What would be your advice to someone who is getting into drawing for the first time as an adult?

Besides practicing a lot, Just make sure you’re having fun while you’re drawing. People can see that spark when someone is enjoying making art. 

What inspired you to make a coloring book?

My son loves to color and we had a whole collection of RxART coloring books and he filled them in quite quickly so I started making drawings for him to finish and to color. He’s a great collaborator, he’ll add an extra head or creature and color it, he’s very creative.


Marcel Dzama, Store of women's kaftans in a market and my son with hat, 2018.
 © Marcel Dzama. Courtesy the artist and David Zwirner.

Any music recommendations to listen to while drawing or coloring?

I’ve been listening to a lot of old music when I’m working like Bunk Johnson, Lead Belly, and Earl Hooker. When I’m not working, and am with the family, we’ve been listening to a lot of Nina Simone. Oh, and Bill Withers, who just passed away. I just taught my son how to play Lean On Me on piano, he got it very quickly. 

What are some of the places or things you love about Morocco?

We really saw a lot of Morocco. We were there over a month and I drove, so we went to most of the main cities: Tangier, Chefchaouen, Fez, Atlas mountains, Marrakech, Essaouira, and many other, smaller places on the way. The High Atlas Mountains were breathtaking and very hard to drive on, though—sometimes the road would even disappear because of landslides. Near Fez, the Merenid Tombs had a beautiful view at sunset. The old part of Essaouira was like traveling in time. They use it when filming Game of Thrones and Orson Welles used it in Othello. We stayed in the Casbahs most of the time and those were always very exciting, with the marketplaces surrounding them and the local shops that have been there for many generations. I love the use of color in most of the tile work and in the clothing. It really influenced my work. I’ve been using a lot more brighter colors and patterns. And the carpets, of course. We ended up shipping more carpets than our house could fit, but they’re so beautiful. 

What are some of the places or things you love about Mexico?
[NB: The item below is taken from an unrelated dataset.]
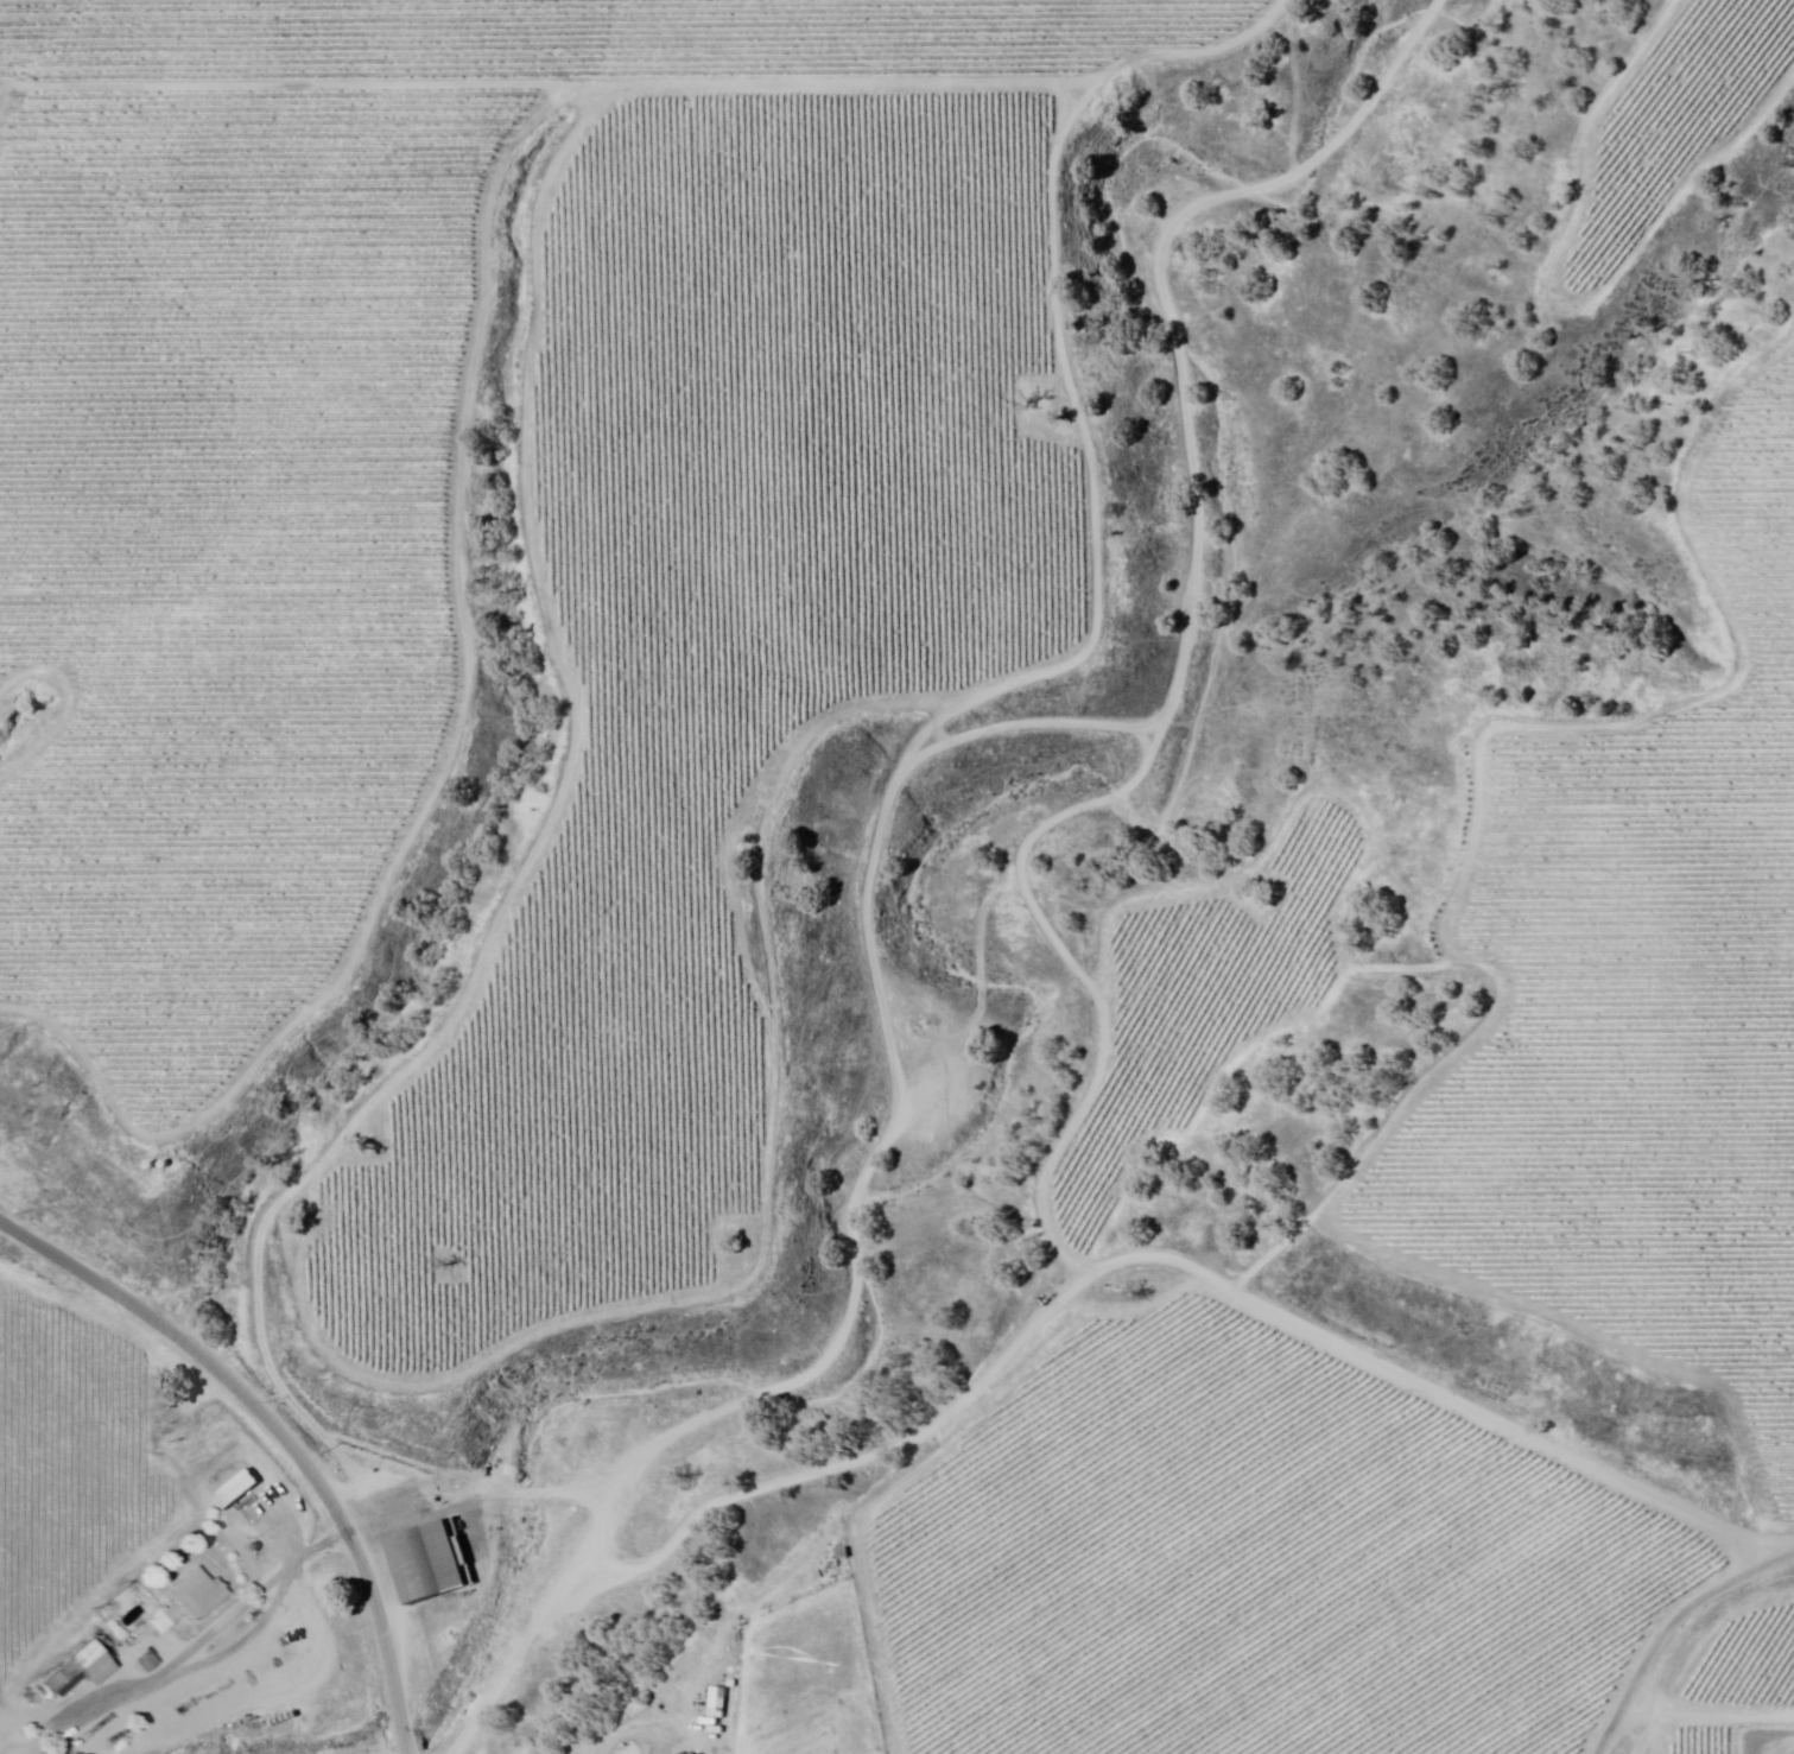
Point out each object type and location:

I love everything about Mexico. The people, the culture—I lived in Guadalajara for about half a year in 2007, I was working at a ceramics foundry owned by [the art collector, gallery owner, restaurateur and third-generation ceramicist] Jose Noé Suro, I worked on a lot of ceramic sculptures and put them into dioramas. I even made a film in Guadalajara called A Game of Chess that was filmed in an old, torn down shoe factory call Canada Shoe just on the outside of the city, and I made another film in the beach town Sayulita called Loretta. But most of the drawings I did for this exhibition were done near the town of Tulum. I started sketching most of them while we were on my son's winter break, staying in a nice hotel near the ocean, and I’ve been finishing them up now while in quarantine. 
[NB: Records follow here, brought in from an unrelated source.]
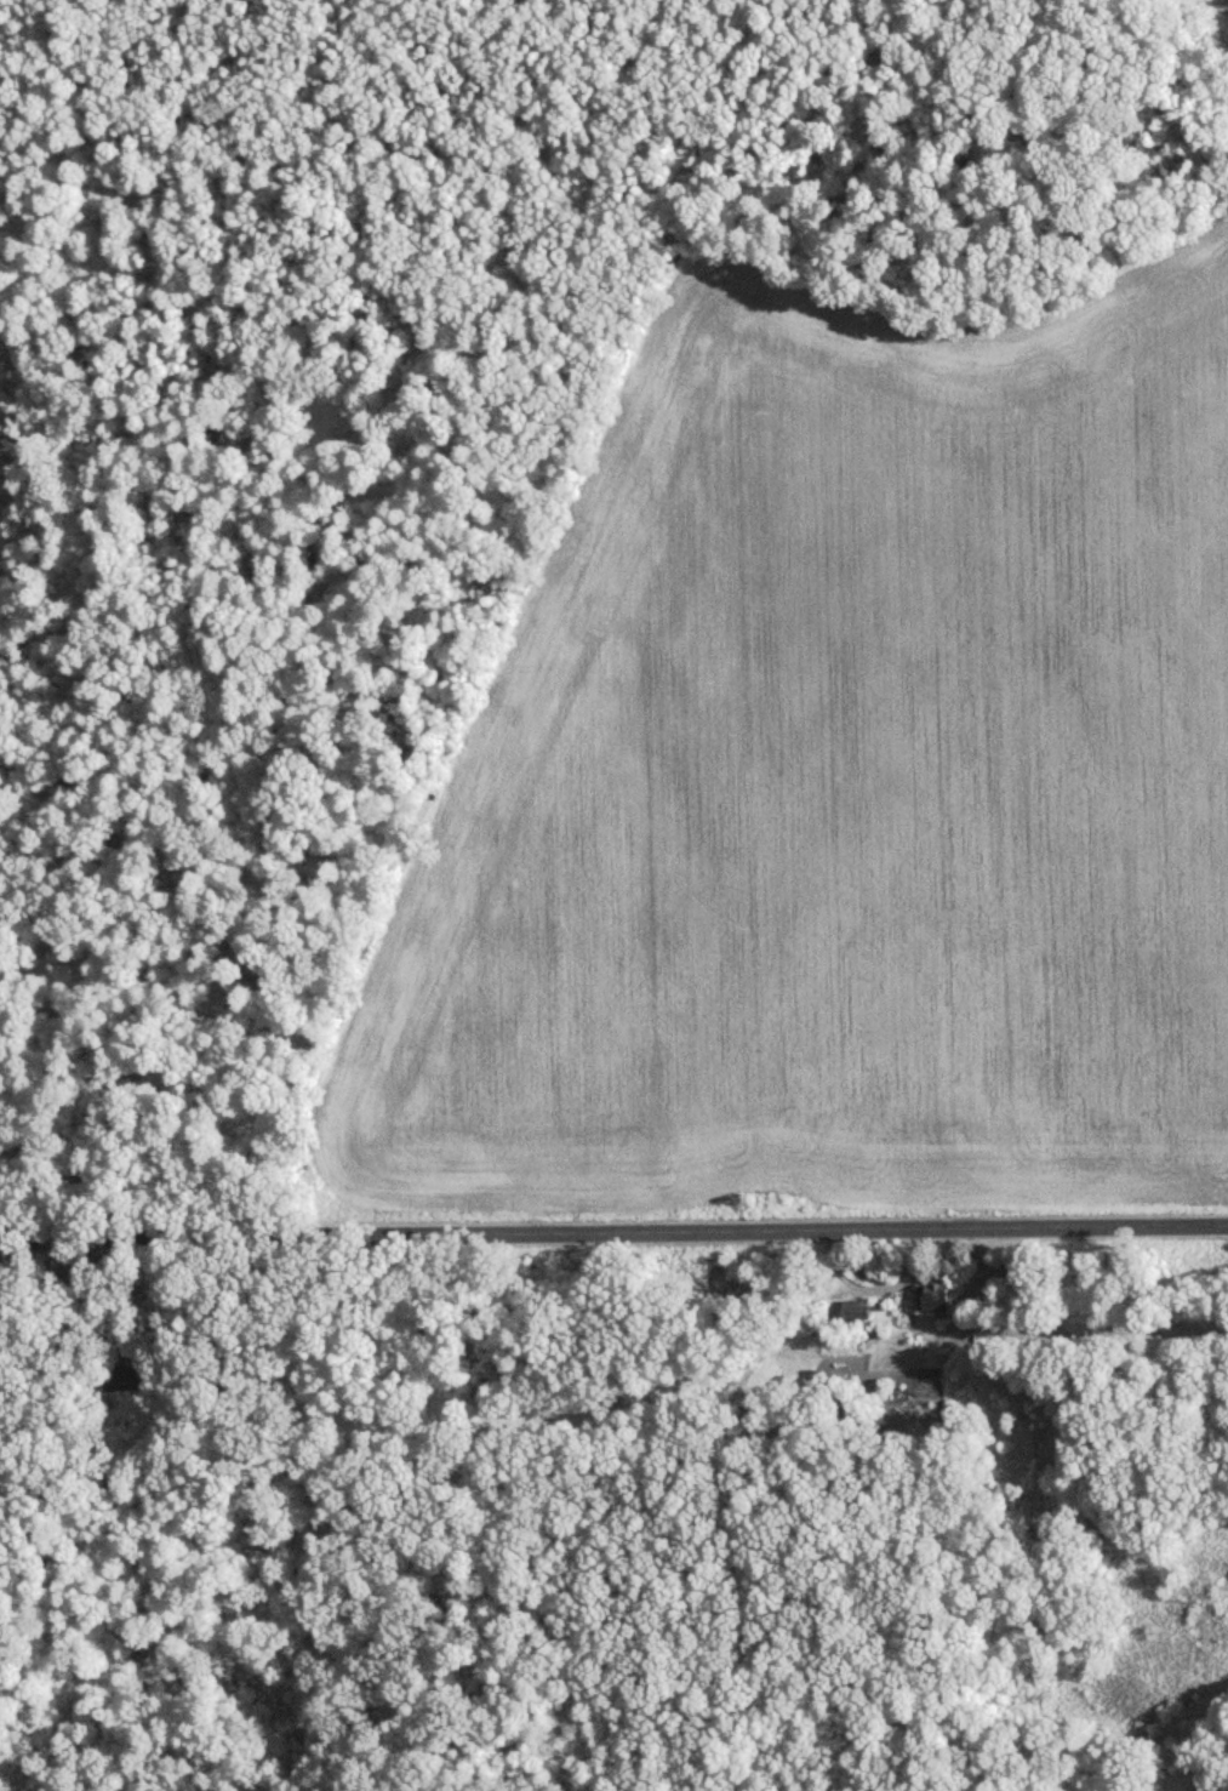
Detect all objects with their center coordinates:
road: (614, 1234)
building: (937, 1298)
building: (858, 1310)
building: (133, 1377)
road: (732, 1499)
Since none of us are able to travel at the moment, do you have any ideas for how we might be able to recreate or approximate the feeling of discovery while at home?

I started most of these drawings while on vacation, and I only started finishing them now, so a lot of them have one foot in pre-lockdown time and on vacation. It’s been a nice way to travel back there in my mind and get away from this feeling of anxiety and isolation from this pandemic. They also have a very optimistic feeling about them. I think when times are easy I am more cynical and world-weary in my work, and when times are hard I try to be hopeful and positive.